== Problem description ==
Because the pictures are not wanted, reproduce the rest of the records below exactly as they stand.
:: Provided records
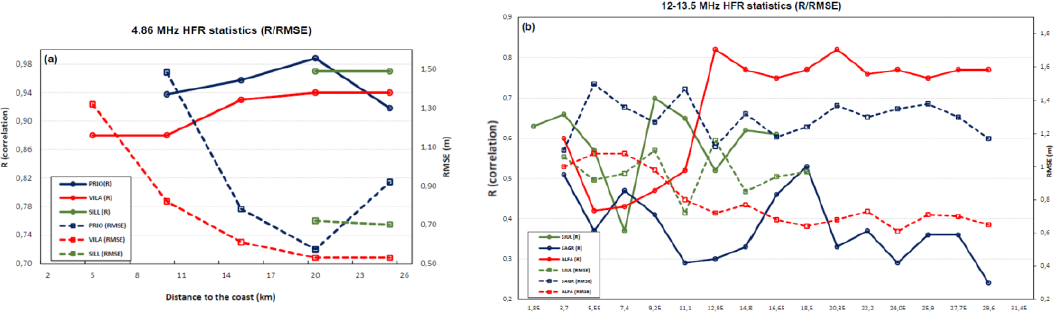
Figure 12. Root-mean-squared error (RMSE) and correlation (R) between HFR- SRAL SWH measurements as a function of distance to coast (km). ( a ) 4.86 MHz HFR sites (red: VILA; blue: PRIO and green: SILL); ( b ) 12–13.5 MHz HFR sites (red: ALFA; blue: SAGR and green: SJUL). Dashed lines: RMSE (m) and solid lines: R.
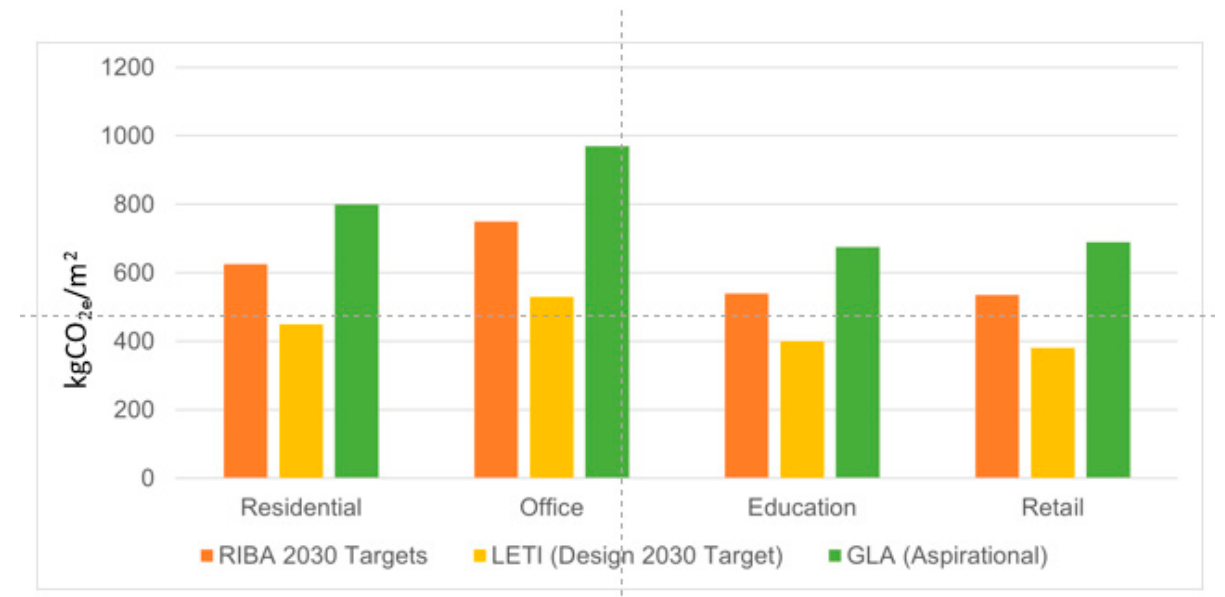
4 of 16 Figure 3. LCA Stages Based on EN 15978:2011. In recent years, the Building Research Establishment Environmental Assessment Method (BREEAM) and the Greater London Authority (GLA) have started to require LCA reporting for building projects. In the BREEAM NC 2018 [16], a building can achieve up to 7 credits under the Materials heading Mat 01—Environmental impacts from construc- tion products—Building life cycle assessment section to receive outstanding or excellence certificates. The GLA requires analysis of pre-planning and post-completion stages of a project with current carbon figures and future decarbonised scenarios. Organisations such as the Royal Institute of British Architects (RIBA), the Low En-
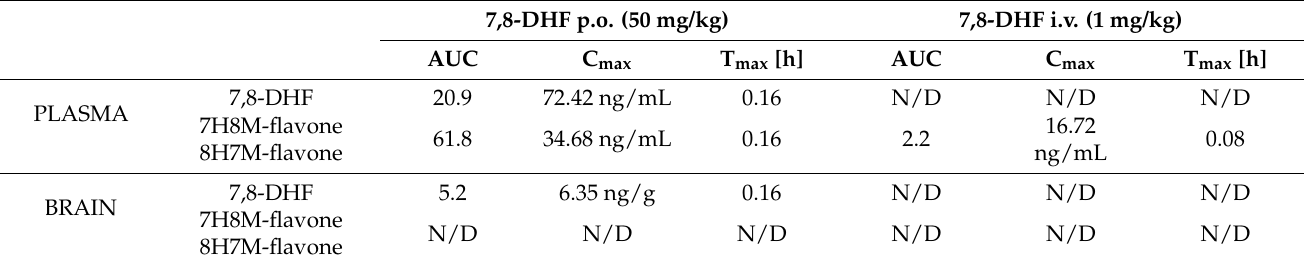
Table 3. Pharmacokinetic parameters determined for 7,8-DHF and its metabolites in mouse brain and plasma after oral (p.o.) and intravenous (i.v.)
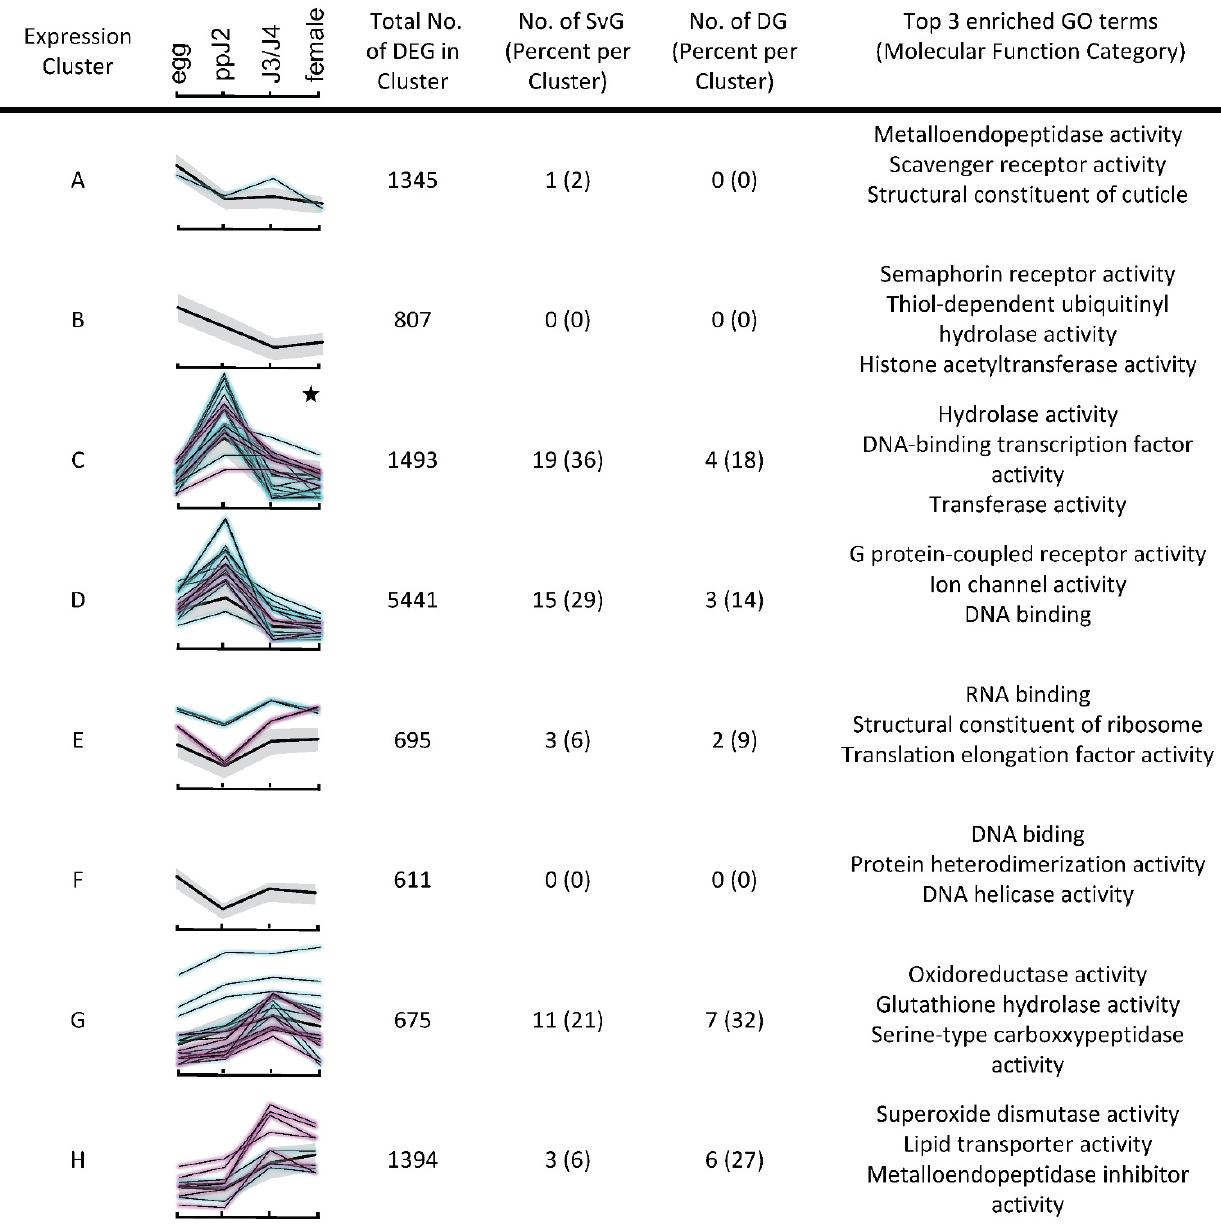
Figure 3. Temporal gene expression profiles throughout M. incognita infection. Hierarchical clustering identified 8 distinct temporal patterns of differentially expressed genes and known effector genes (SvG and DG effectors in cyan and magenta lines, respectively). The x axis represents four developmental stages. Black stars indicate clusters significantly enriched in the cellular component term ‘extracellular region’. Black lines represent the average profile for each cluster.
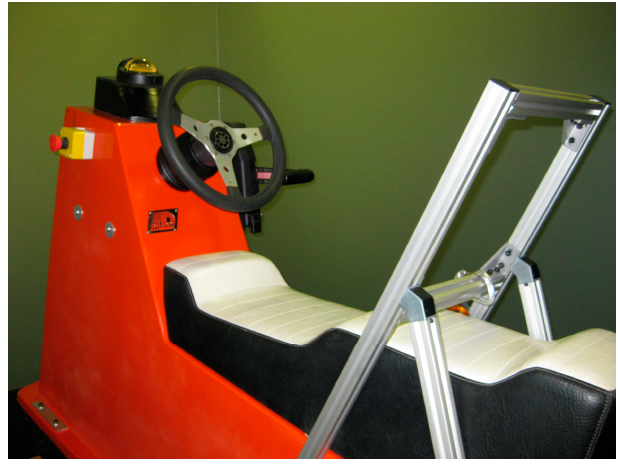
Figure 4. Example of vehicle controls for the speedboat simulator.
::::
== Answer section ==
Figure 12. Root-mean-squared error (RMSE) and correlation (R) between HFR- SRAL SWH measurements as a function of distance to coast (km). ( a ) 4.86 MHz HFR sites (red: VILA; blue: PRIO and green: SILL); ( b ) 12–13.5 MHz HFR sites (red: ALFA; blue: SAGR and green: SJUL). Dashed lines: RMSE (m) and solid lines: R.
4 of 16 Figure 3. LCA Stages Based on EN 15978:2011. In recent years, the Building Research Establishment Environmental Assessment Method (BREEAM) and the Greater London Authority (GLA) have started to require LCA reporting for building projects. In the BREEAM NC 2018 [16], a building can achieve up to 7 credits under the Materials heading Mat 01—Environmental impacts from construc- tion products—Building life cycle assessment section to receive outstanding or excellence certificates. The GLA requires analysis of pre-planning and post-completion stages of a project with current carbon figures and future decarbonised scenarios. Organisations such as the Royal Institute of British Architects (RIBA), the Low En-
Table 3. Pharmacokinetic parameters determined for 7,8-DHF and its metabolites in mouse brain and plasma after oral (p.o.) and intravenous (i.v.)
Figure 3. Temporal gene expression profiles throughout M. incognita infection. Hierarchical clustering identified 8 distinct temporal patterns of differentially expressed genes and known effector genes (SvG and DG effectors in cyan and magenta lines, respectively). The x axis represents four developmental stages. Black stars indicate clusters significantly enriched in the cellular component term ‘extracellular region’. Black lines represent the average profile for each cluster.
Figure 4. Example of vehicle controls for the speedboat simulator.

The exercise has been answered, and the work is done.